Rewrite the lines below, putting "Wozu?" wherever "Warum dies?" appears and leaving everything else as it is.

### DATA UNDER STUDY:

==========

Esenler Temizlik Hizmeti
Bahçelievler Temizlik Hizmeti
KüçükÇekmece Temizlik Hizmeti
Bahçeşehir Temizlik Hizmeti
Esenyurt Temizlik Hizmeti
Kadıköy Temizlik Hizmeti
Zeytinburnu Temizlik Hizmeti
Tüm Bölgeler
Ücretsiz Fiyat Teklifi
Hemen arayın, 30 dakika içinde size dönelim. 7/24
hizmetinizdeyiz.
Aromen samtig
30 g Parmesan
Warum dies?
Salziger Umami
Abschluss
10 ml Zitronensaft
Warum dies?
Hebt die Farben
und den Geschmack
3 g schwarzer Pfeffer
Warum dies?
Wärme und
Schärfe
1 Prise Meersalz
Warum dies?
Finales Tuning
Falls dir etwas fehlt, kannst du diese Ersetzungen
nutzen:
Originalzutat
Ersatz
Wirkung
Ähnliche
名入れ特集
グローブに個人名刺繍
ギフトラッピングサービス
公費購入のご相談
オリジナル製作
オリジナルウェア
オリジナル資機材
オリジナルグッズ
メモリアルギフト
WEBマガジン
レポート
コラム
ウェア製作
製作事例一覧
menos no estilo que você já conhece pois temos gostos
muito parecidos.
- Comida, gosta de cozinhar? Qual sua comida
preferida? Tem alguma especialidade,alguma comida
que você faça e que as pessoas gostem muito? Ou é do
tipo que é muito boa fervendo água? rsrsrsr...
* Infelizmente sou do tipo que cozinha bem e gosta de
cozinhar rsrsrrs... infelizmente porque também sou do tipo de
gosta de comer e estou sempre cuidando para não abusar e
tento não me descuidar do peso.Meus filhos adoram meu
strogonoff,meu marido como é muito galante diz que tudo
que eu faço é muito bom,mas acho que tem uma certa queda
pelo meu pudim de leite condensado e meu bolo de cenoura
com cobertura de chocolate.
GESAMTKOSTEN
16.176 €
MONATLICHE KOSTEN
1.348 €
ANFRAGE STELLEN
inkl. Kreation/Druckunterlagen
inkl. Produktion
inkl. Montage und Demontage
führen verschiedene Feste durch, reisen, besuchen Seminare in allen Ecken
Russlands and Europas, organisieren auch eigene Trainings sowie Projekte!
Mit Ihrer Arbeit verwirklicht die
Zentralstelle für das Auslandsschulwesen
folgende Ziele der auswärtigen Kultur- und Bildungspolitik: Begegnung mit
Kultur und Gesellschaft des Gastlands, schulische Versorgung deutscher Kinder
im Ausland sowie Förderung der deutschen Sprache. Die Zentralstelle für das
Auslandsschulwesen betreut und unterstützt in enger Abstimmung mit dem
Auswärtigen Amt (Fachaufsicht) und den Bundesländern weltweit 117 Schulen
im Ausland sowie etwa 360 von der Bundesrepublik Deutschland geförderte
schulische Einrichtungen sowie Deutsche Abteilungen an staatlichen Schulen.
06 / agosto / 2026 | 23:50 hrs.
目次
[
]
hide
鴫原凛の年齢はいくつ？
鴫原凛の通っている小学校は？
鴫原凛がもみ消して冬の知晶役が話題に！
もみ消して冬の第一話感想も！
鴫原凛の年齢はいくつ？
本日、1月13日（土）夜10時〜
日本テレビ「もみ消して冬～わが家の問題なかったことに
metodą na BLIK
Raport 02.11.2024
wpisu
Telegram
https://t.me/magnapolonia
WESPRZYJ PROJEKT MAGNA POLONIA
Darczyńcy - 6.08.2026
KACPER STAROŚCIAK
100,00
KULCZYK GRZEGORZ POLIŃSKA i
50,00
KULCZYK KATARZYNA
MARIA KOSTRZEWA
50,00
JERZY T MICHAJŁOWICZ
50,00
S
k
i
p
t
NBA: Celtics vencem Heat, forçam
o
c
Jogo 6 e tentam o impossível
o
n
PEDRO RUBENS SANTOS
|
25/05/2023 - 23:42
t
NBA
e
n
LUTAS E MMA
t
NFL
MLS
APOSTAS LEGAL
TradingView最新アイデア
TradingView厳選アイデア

==========

### REPLY:
Esenler Temizlik Hizmeti
Bahçelievler Temizlik Hizmeti
KüçükÇekmece Temizlik Hizmeti
Bahçeşehir Temizlik Hizmeti
Esenyurt Temizlik Hizmeti
Kadıköy Temizlik Hizmeti
Zeytinburnu Temizlik Hizmeti
Tüm Bölgeler
Ücretsiz Fiyat Teklifi
Hemen arayın, 30 dakika içinde size dönelim. 7/24
hizmetinizdeyiz.
Aromen samtig
30 g Parmesan
Wozu?
Salziger Umami
Abschluss
10 ml Zitronensaft
Wozu?
Hebt die Farben
und den Geschmack
3 g schwarzer Pfeffer
Wozu?
Wärme und
Schärfe
1 Prise Meersalz
Wozu?
Finales Tuning
Falls dir etwas fehlt, kannst du diese Ersetzungen
nutzen:
Originalzutat
Ersatz
Wirkung
Ähnliche
名入れ特集
グローブに個人名刺繍
ギフトラッピングサービス
公費購入のご相談
オリジナル製作
オリジナルウェア
オリジナル資機材
オリジナルグッズ
メモリアルギフト
WEBマガジン
レポート
コラム
ウェア製作
製作事例一覧
menos no estilo que você já conhece pois temos gostos
muito parecidos.
- Comida, gosta de cozinhar? Qual sua comida
preferida? Tem alguma especialidade,alguma comida
que você faça e que as pessoas gostem muito? Ou é do
tipo que é muito boa fervendo água? rsrsrsr...
* Infelizmente sou do tipo que cozinha bem e gosta de
cozinhar rsrsrrs... infelizmente porque também sou do tipo de
gosta de comer e estou sempre cuidando para não abusar e
tento não me descuidar do peso.Meus filhos adoram meu
strogonoff,meu marido como é muito galante diz que tudo
que eu faço é muito bom,mas acho que tem uma certa queda
pelo meu pudim de leite condensado e meu bolo de cenoura
com cobertura de chocolate.
GESAMTKOSTEN
16.176 €
MONATLICHE KOSTEN
1.348 €
ANFRAGE STELLEN
inkl. Kreation/Druckunterlagen
inkl. Produktion
inkl. Montage und Demontage
führen verschiedene Feste durch, reisen, besuchen Seminare in allen Ecken
Russlands and Europas, organisieren auch eigene Trainings sowie Projekte!
Mit Ihrer Arbeit verwirklicht die
Zentralstelle für das Auslandsschulwesen
folgende Ziele der auswärtigen Kultur- und Bildungspolitik: Begegnung mit
Kultur und Gesellschaft des Gastlands, schulische Versorgung deutscher Kinder
im Ausland sowie Förderung der deutschen Sprache. Die Zentralstelle für das
Auslandsschulwesen betreut und unterstützt in enger Abstimmung mit dem
Auswärtigen Amt (Fachaufsicht) und den Bundesländern weltweit 117 Schulen
im Ausland sowie etwa 360 von der Bundesrepublik Deutschland geförderte
schulische Einrichtungen sowie Deutsche Abteilungen an staatlichen Schulen.
06 / agosto / 2026 | 23:50 hrs.
目次
[
]
hide
鴫原凛の年齢はいくつ？
鴫原凛の通っている小学校は？
鴫原凛がもみ消して冬の知晶役が話題に！
もみ消して冬の第一話感想も！
鴫原凛の年齢はいくつ？
本日、1月13日（土）夜10時〜
日本テレビ「もみ消して冬～わが家の問題なかったことに
metodą na BLIK
Raport 02.11.2024
wpisu
Telegram
https://t.me/magnapolonia
WESPRZYJ PROJEKT MAGNA POLONIA
Darczyńcy - 6.08.2026
KACPER STAROŚCIAK
100,00
KULCZYK GRZEGORZ POLIŃSKA i
50,00
KULCZYK KATARZYNA
MARIA KOSTRZEWA
50,00
JERZY T MICHAJŁOWICZ
50,00
S
k
i
p
t
NBA: Celtics vencem Heat, forçam
o
c
Jogo 6 e tentam o impossível
o
n
PEDRO RUBENS SANTOS
|
25/05/2023 - 23:42
t
NBA
e
n
LUTAS E MMA
t
NFL
MLS
APOSTAS LEGAL
TradingView最新アイデア
TradingView厳選アイデア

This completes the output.